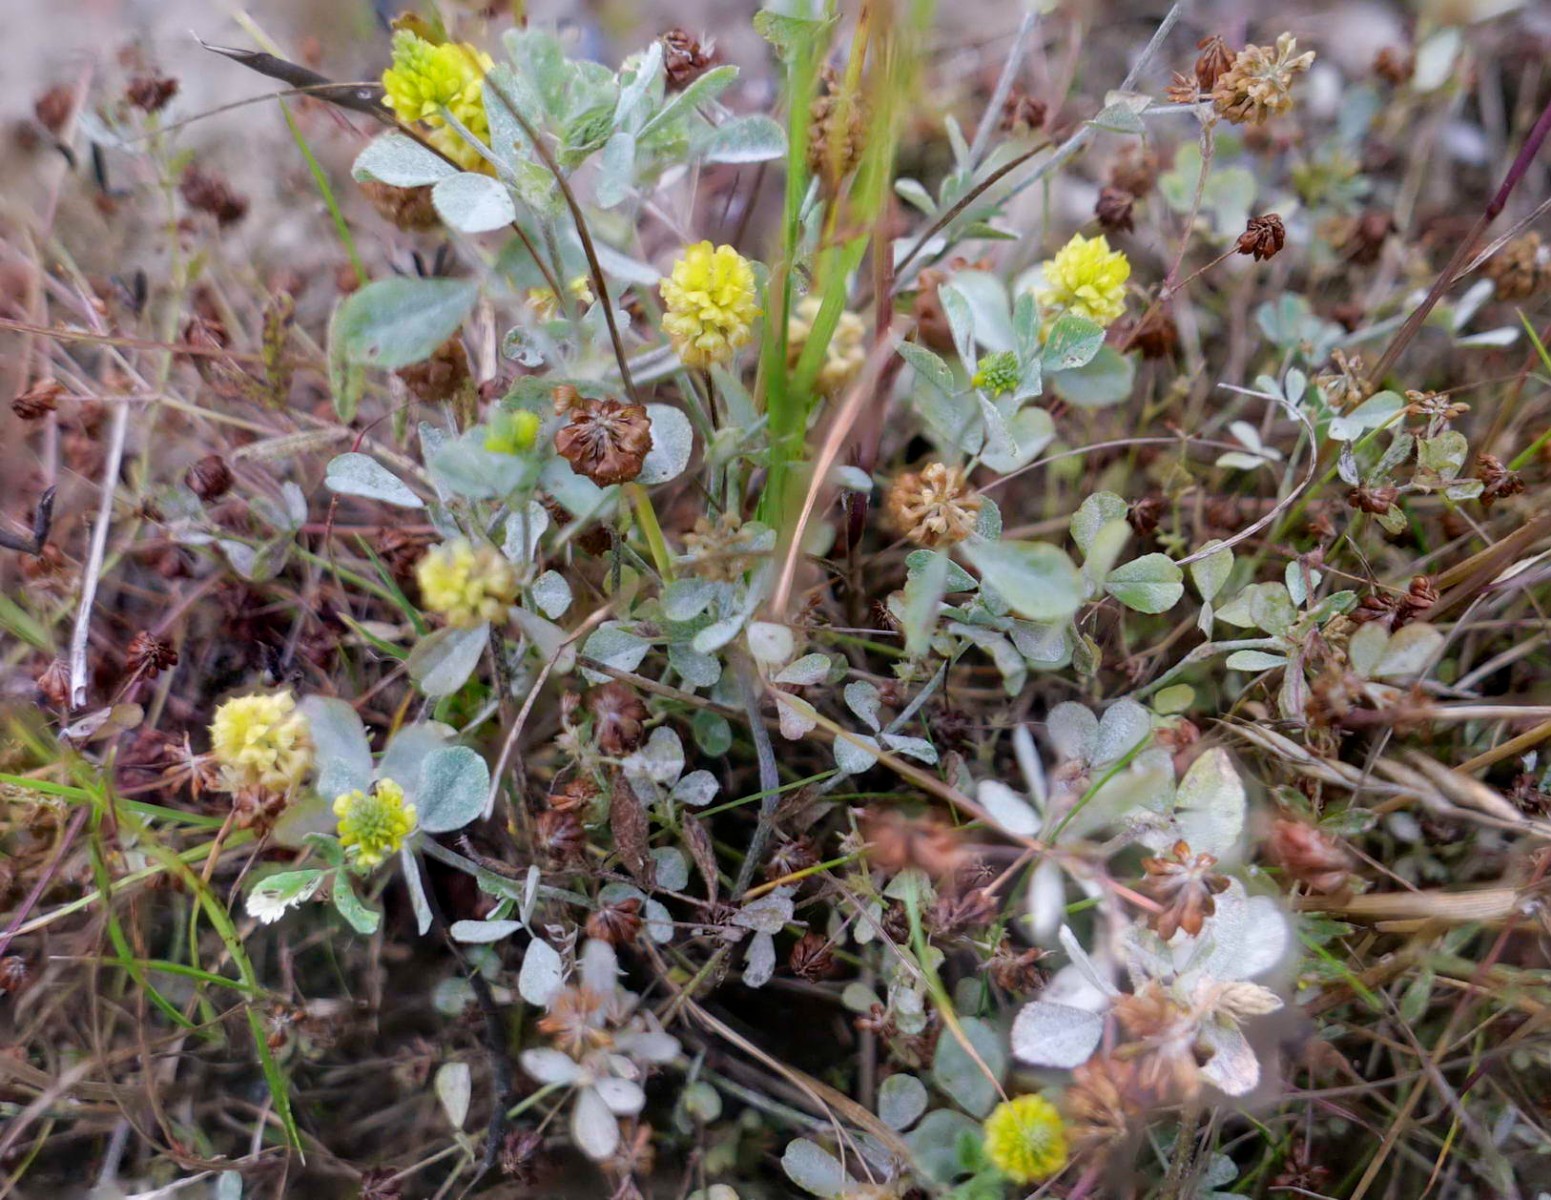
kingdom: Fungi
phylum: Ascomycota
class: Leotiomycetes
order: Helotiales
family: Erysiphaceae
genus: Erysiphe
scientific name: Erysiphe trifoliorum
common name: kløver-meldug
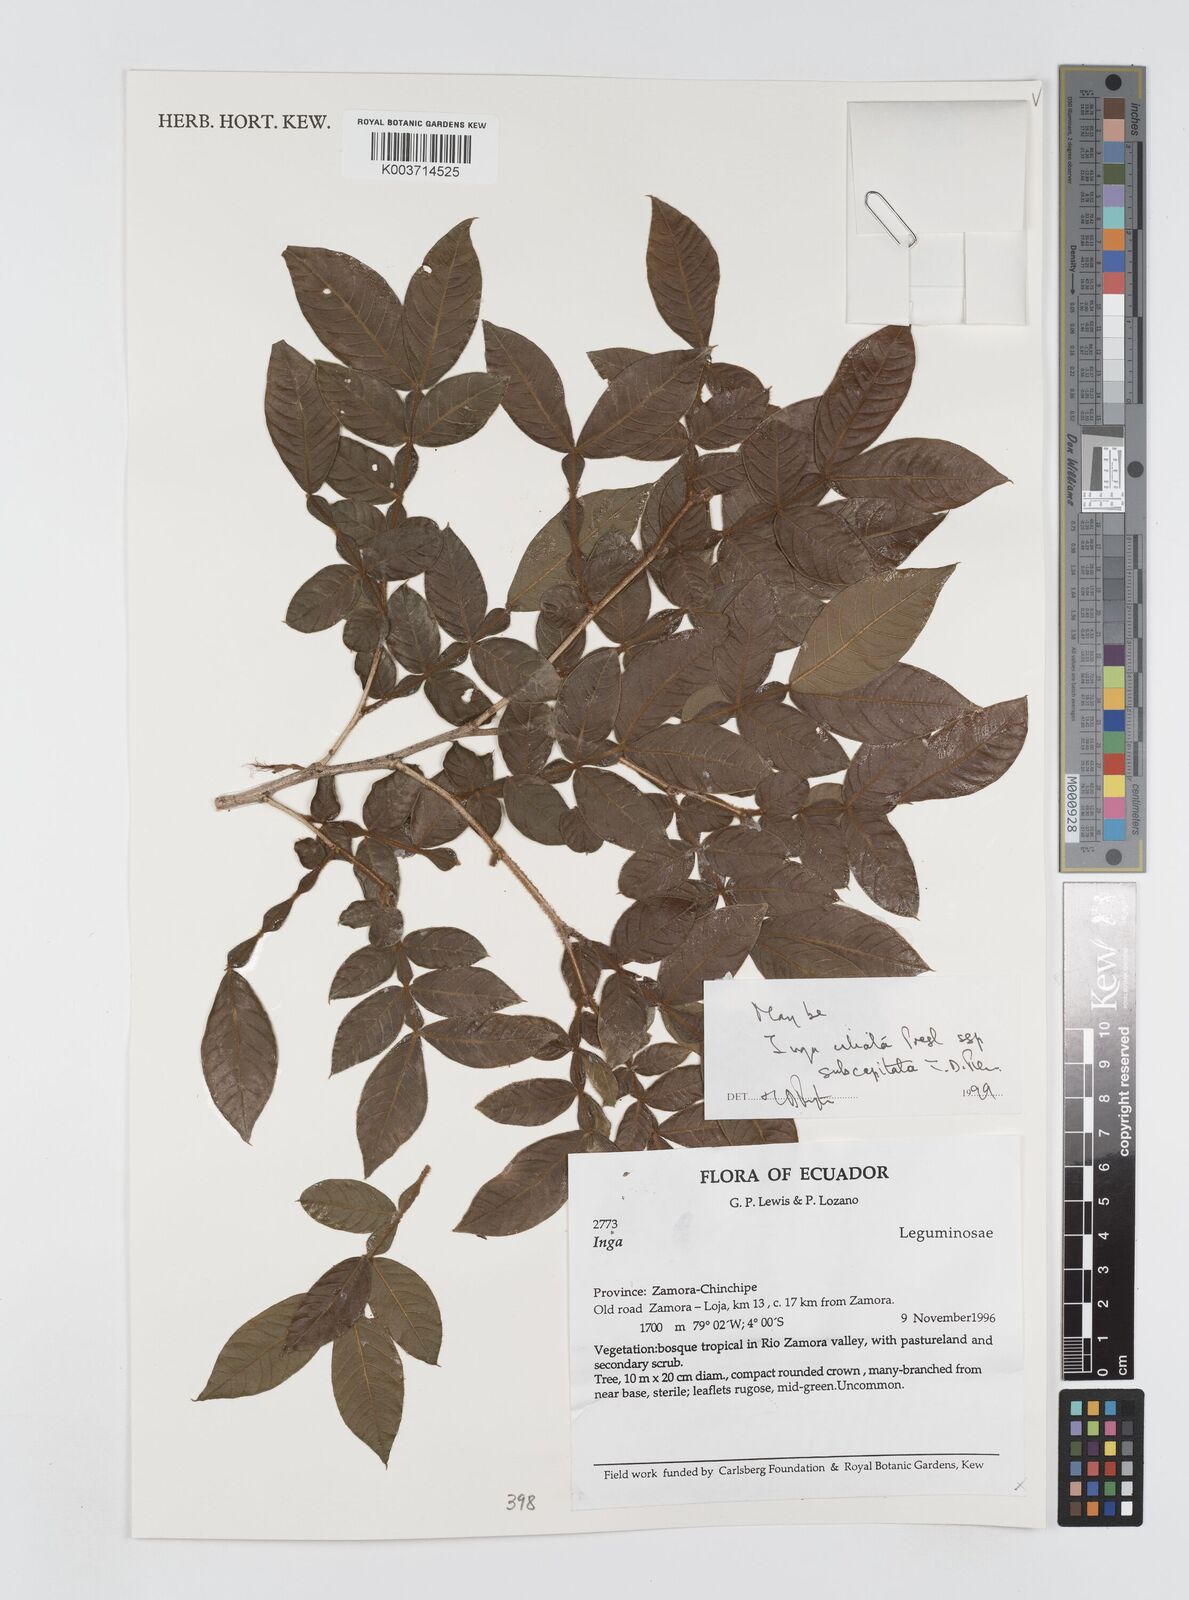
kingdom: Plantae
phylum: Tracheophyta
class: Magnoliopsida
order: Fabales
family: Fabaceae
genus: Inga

★ ★ ★ ★

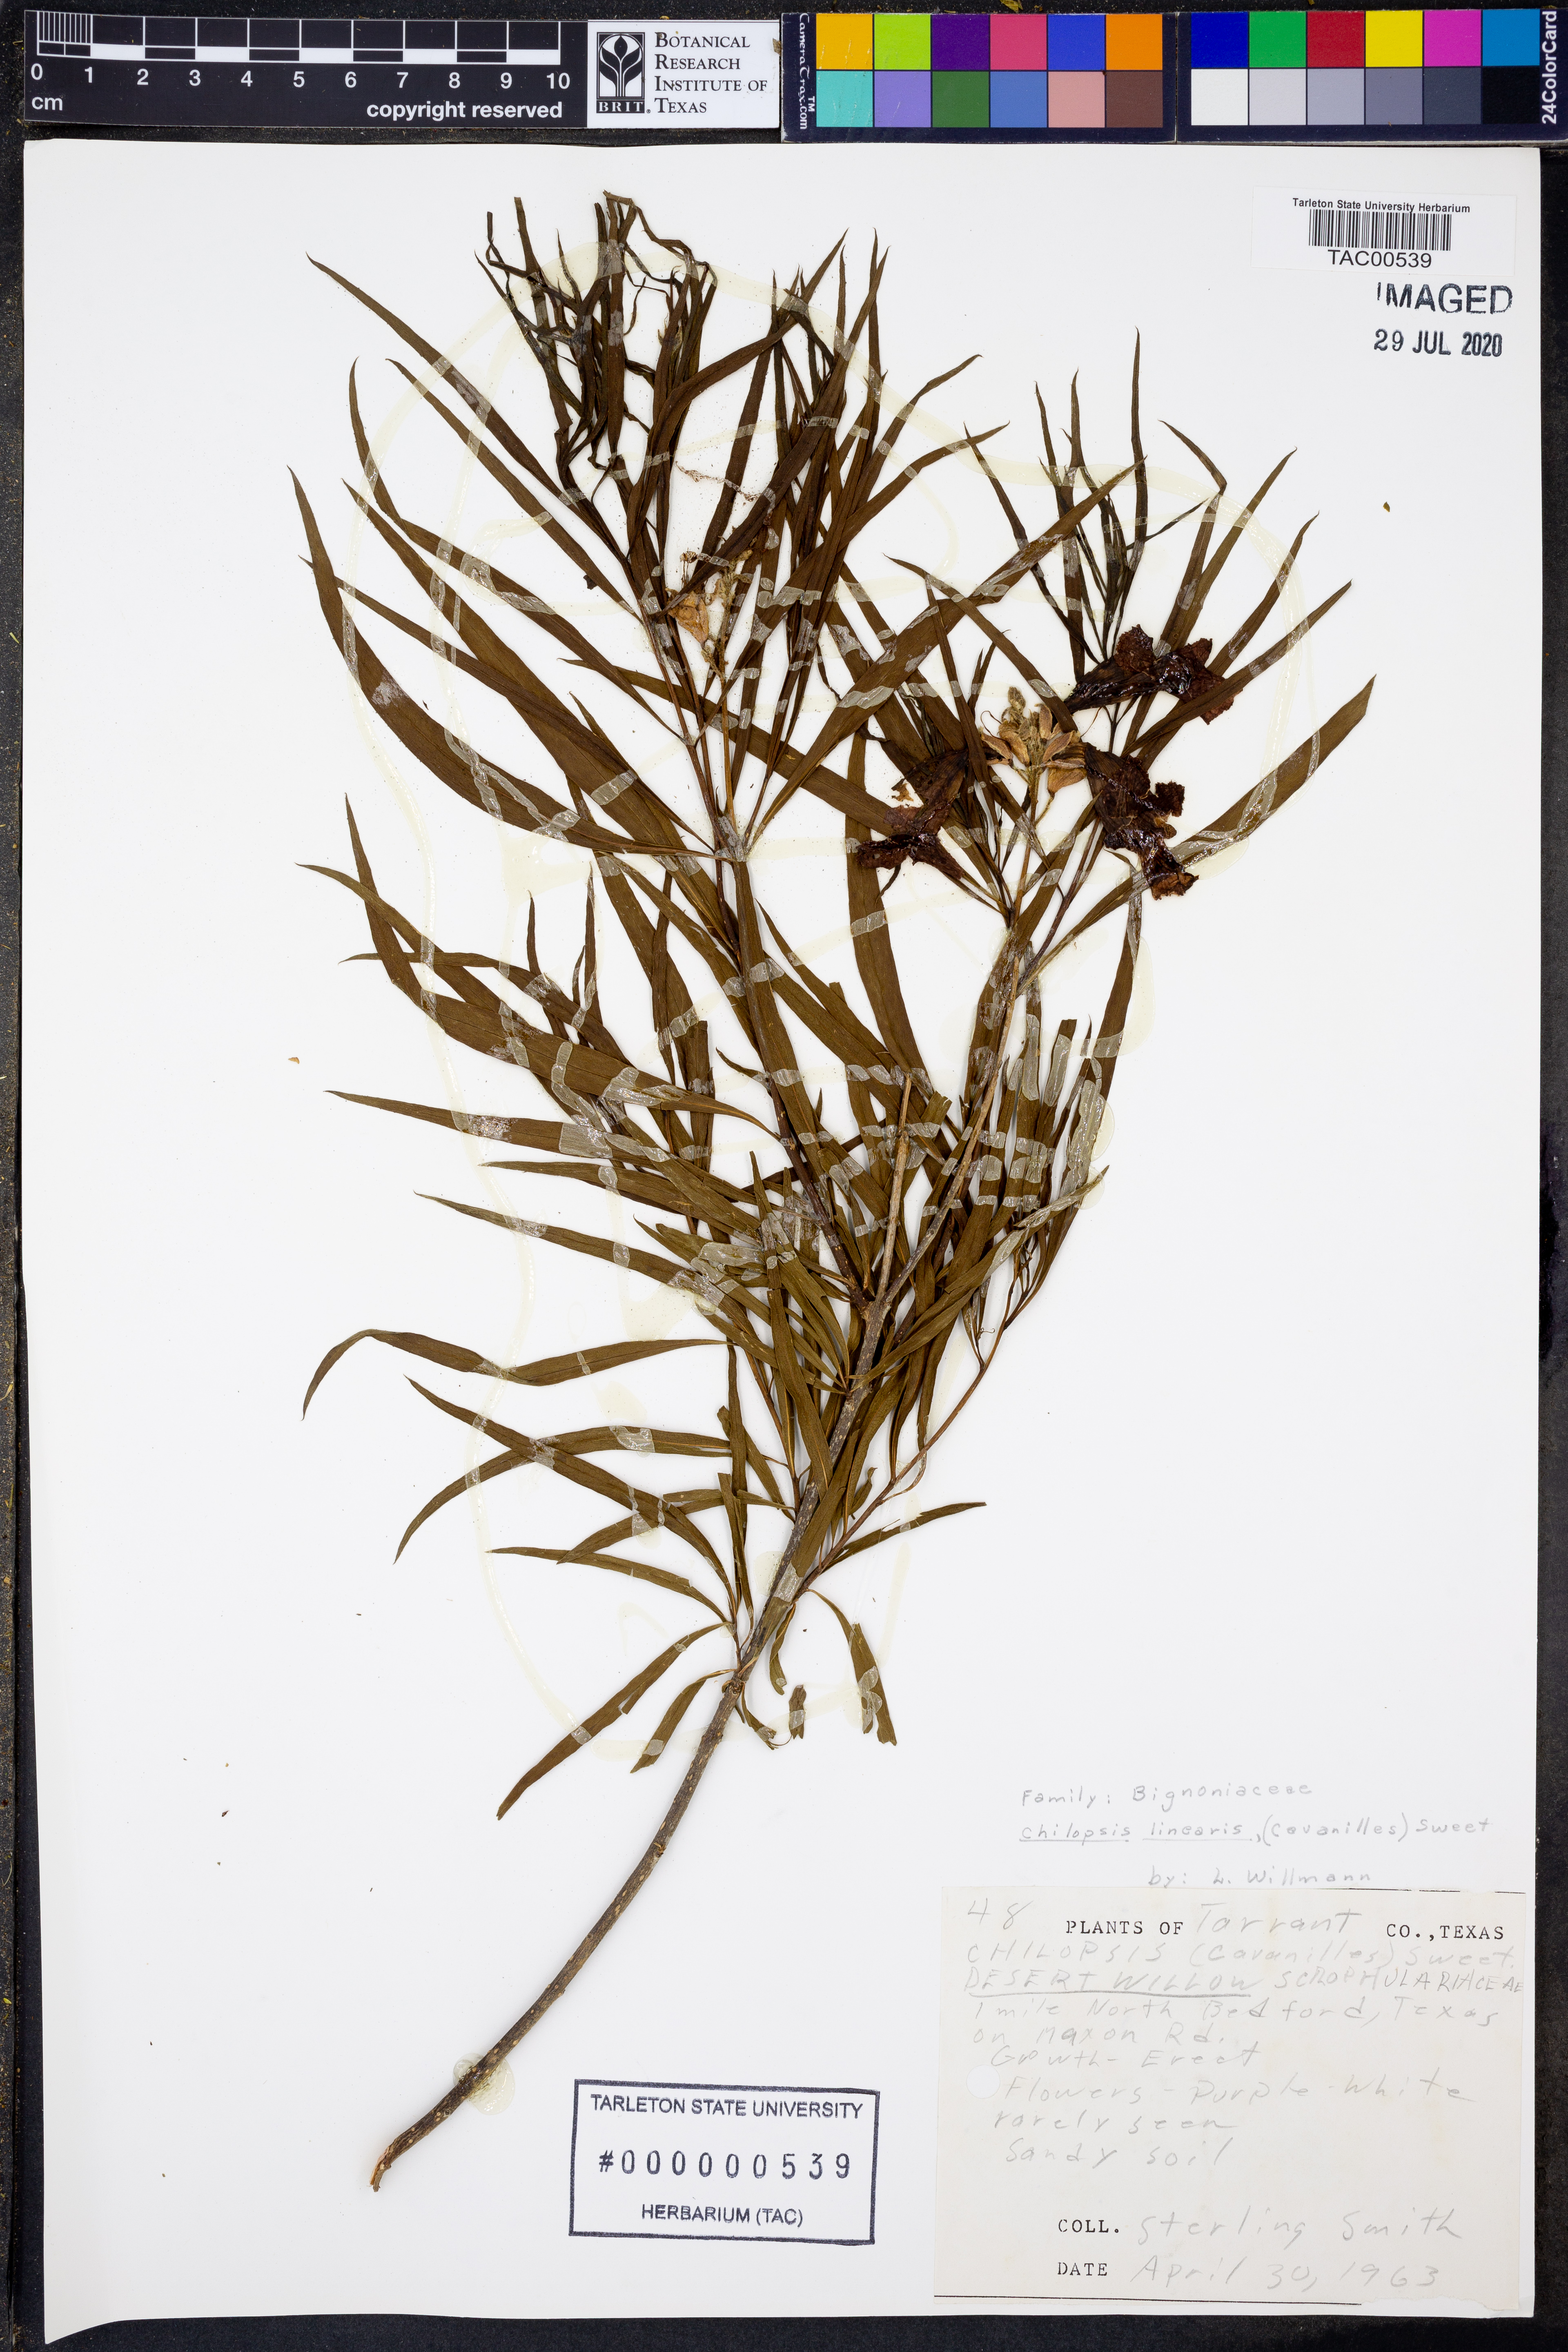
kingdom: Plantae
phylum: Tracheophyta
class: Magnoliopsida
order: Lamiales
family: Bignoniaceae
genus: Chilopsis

★ ★ ★ ★

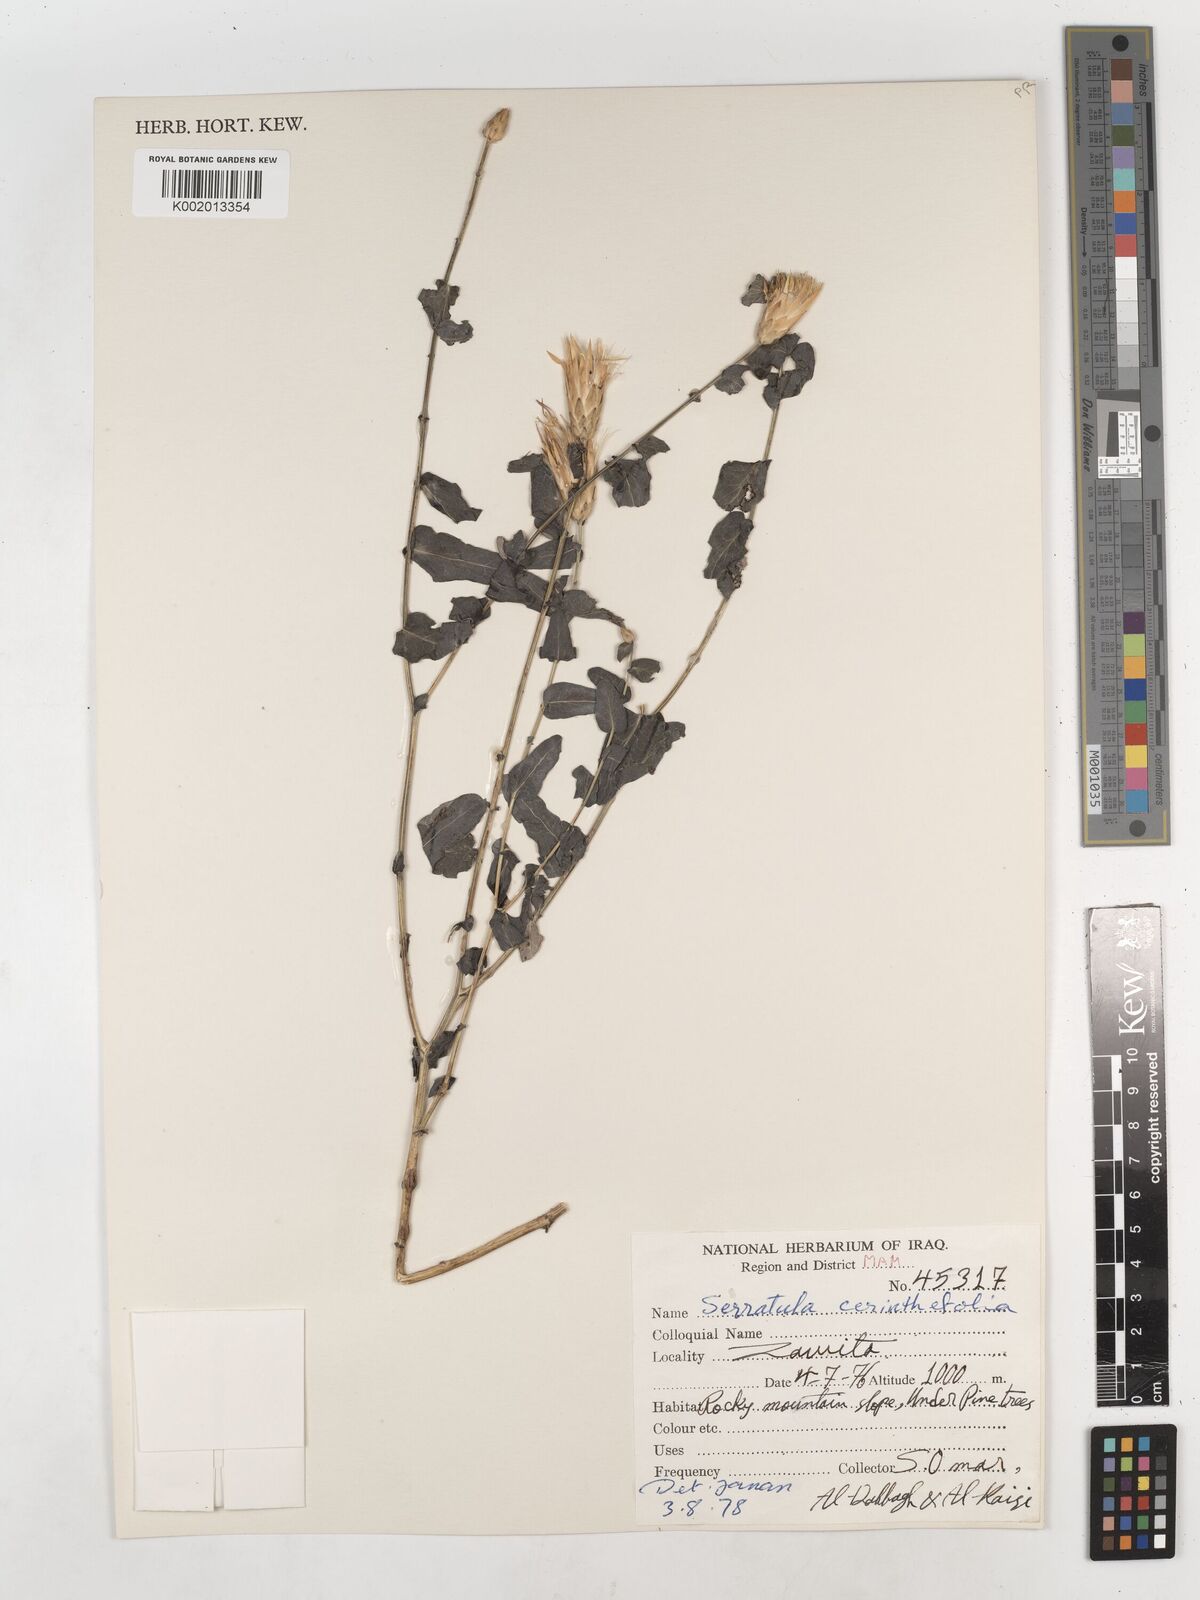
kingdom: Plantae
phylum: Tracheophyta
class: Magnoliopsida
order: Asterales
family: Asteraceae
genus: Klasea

★ ★ ★ ★

§ **What needs to be done**
Copy out the data word for word, beginning at the line that contains "kingdom: Fungi" and stopping after the line that contains "family: Fabaceae". Leave the pictures out.

§ **Full output**
kingdom: Fungi
phylum: Ascomycota
class: Leotiomycetes
order: Helotiales
family: Erysiphaceae
genus: Erysiphe
scientific name: Erysiphe trifoliorum
common name: kløver-meldug
kingdom: Plantae
phylum: Tracheophyta
class: Magnoliopsida
order: Fabales
family: Fabaceae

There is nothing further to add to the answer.